* **ACTIVITY**
Could you copy every line of the data that contains the word "GameDbContext"?
##############################
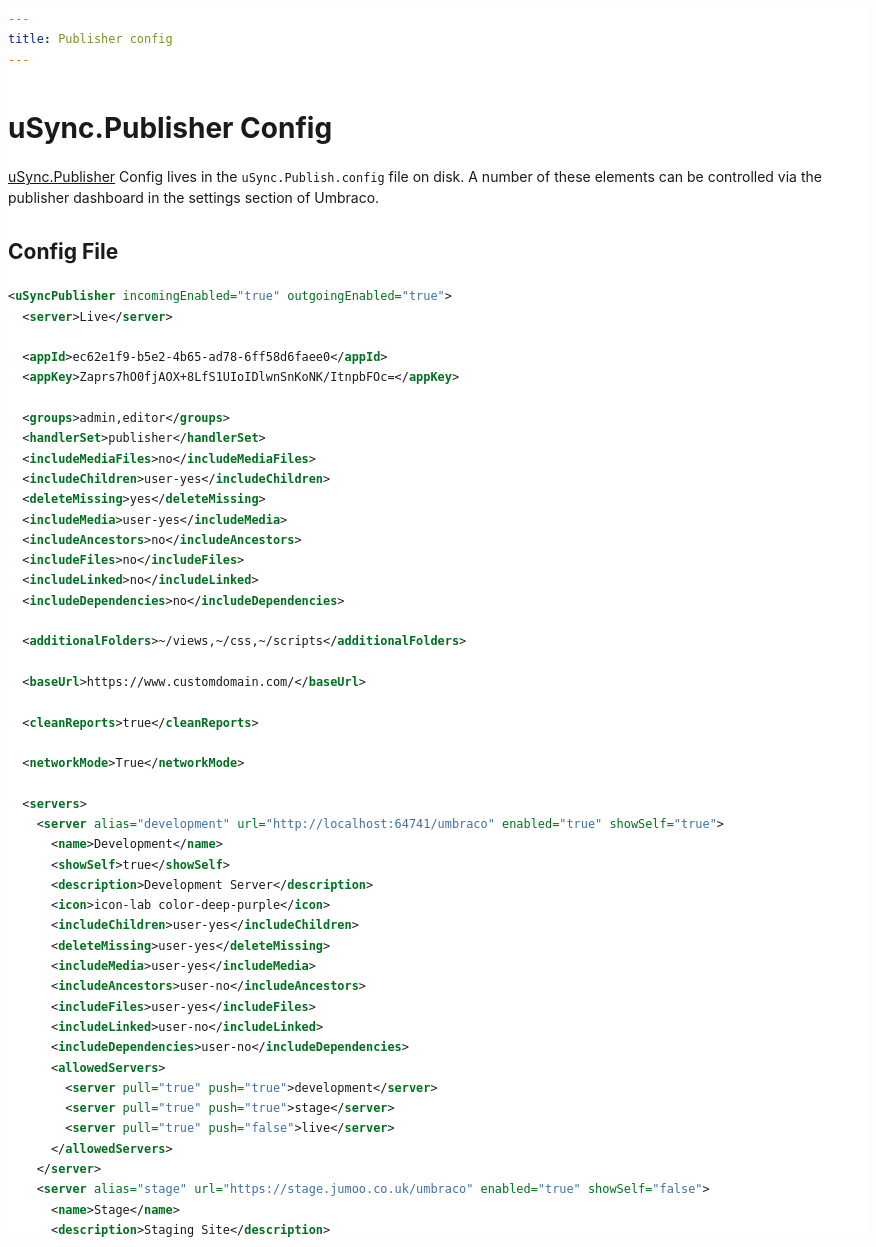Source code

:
 ```yaml
---
title: Publisher config
---
```

# uSync.Publisher Config

[uSync.Publisher](../introduction/publisher) Config lives in the `uSync.Publish.config` file on disk. A number of these elements can be controlled via the publisher dashboard in the settings section of Umbraco.

## Config File

```xml title="Example /config/uSync.publish.config file"
<uSyncPublisher incomingEnabled="true" outgoingEnabled="true">
  <server>Live</server>

  <appId>ec62e1f9-b5e2-4b65-ad78-6ff58d6faee0</appId>
  <appKey>Zaprs7hO0fjAOX+8LfS1UIoIDlwnSnKoNK/ItnpbFOc=</appKey>

  <groups>admin,editor</groups>
  <handlerSet>publisher</handlerSet>
  <includeMediaFiles>no</includeMediaFiles>
  <includeChildren>user-yes</includeChildren>
  <deleteMissing>yes</deleteMissing>
  <includeMedia>user-yes</includeMedia>
  <includeAncestors>no</includeAncestors>
  <includeFiles>no</includeFiles>
  <includeLinked>no</includeLinked>
  <includeDependencies>no</includeDependencies>

  <additionalFolders>~/views,~/css,~/scripts</additionalFolders>

  <baseUrl>https://www.customdomain.com/</baseUrl>

  <cleanReports>true</cleanReports>

  <networkMode>True</networkMode>

  <servers>
    <server alias="development" url="http://localhost:64741/umbraco" enabled="true" showSelf="true">
      <name>Development</name>
      <showSelf>true</showSelf>
      <description>Development Server</description>
      <icon>icon-lab color-deep-purple</icon>
      <includeChildren>user-yes</includeChildren>
      <deleteMissing>user-yes</deleteMissing>
      <includeMedia>user-yes</includeMedia>
      <includeAncestors>user-no</includeAncestors>
      <includeFiles>user-yes</includeFiles>
      <includeLinked>user-no</includeLinked>
      <includeDependencies>user-no</includeDependencies>
      <allowedServers>
        <server pull="true" push="true">development</server>
        <server pull="true" push="true">stage</server>
        <server pull="true" push="false">live</server>
      </allowedServers>
    </server>
    <server alias="stage" url="https://stage.jumoo.co.uk/umbraco" enabled="true" showSelf="false">
      <name>Stage</name>
      <description>Staging Site</description>
```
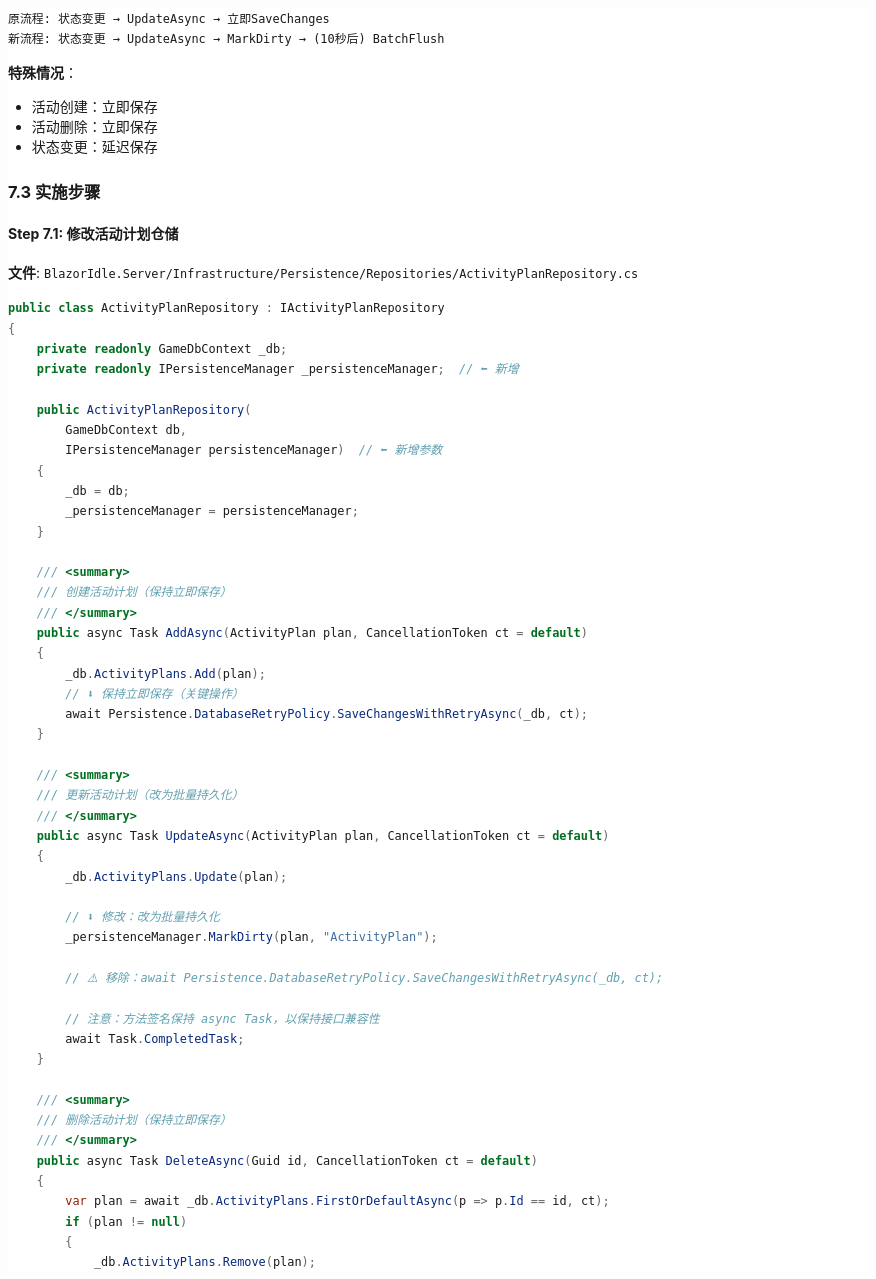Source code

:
 ```
原流程: 状态变更 → UpdateAsync → 立即SaveChanges
新流程: 状态变更 → UpdateAsync → MarkDirty → (10秒后) BatchFlush
```

**特殊情况**：
- 活动创建：立即保存
- 活动删除：立即保存
- 状态变更：延迟保存

### 7.3 实施步骤

#### Step 7.1: 修改活动计划仓储

**文件**: `BlazorIdle.Server/Infrastructure/Persistence/Repositories/ActivityPlanRepository.cs`

```csharp
public class ActivityPlanRepository : IActivityPlanRepository
{
    private readonly GameDbContext _db;
    private readonly IPersistenceManager _persistenceManager;  // ⬅️ 新增

    public ActivityPlanRepository(
        GameDbContext db,
        IPersistenceManager persistenceManager)  // ⬅️ 新增参数
    {
        _db = db;
        _persistenceManager = persistenceManager;
    }

    /// <summary>
    /// 创建活动计划（保持立即保存）
    /// </summary>
    public async Task AddAsync(ActivityPlan plan, CancellationToken ct = default)
    {
        _db.ActivityPlans.Add(plan);
        // ⬇️ 保持立即保存（关键操作）
        await Persistence.DatabaseRetryPolicy.SaveChangesWithRetryAsync(_db, ct);
    }

    /// <summary>
    /// 更新活动计划（改为批量持久化）
    /// </summary>
    public async Task UpdateAsync(ActivityPlan plan, CancellationToken ct = default)
    {
        _db.ActivityPlans.Update(plan);
        
        // ⬇️ 修改：改为批量持久化
        _persistenceManager.MarkDirty(plan, "ActivityPlan");
        
        // ⚠️ 移除：await Persistence.DatabaseRetryPolicy.SaveChangesWithRetryAsync(_db, ct);
        
        // 注意：方法签名保持 async Task，以保持接口兼容性
        await Task.CompletedTask;
    }

    /// <summary>
    /// 删除活动计划（保持立即保存）
    /// </summary>
    public async Task DeleteAsync(Guid id, CancellationToken ct = default)
    {
        var plan = await _db.ActivityPlans.FirstOrDefaultAsync(p => p.Id == id, ct);
        if (plan != null)
        {
            _db.ActivityPlans.Remove(plan);
```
##############################
* **WRITTEN SOLUTION**
    private readonly GameDbContext _db;
        GameDbContext db,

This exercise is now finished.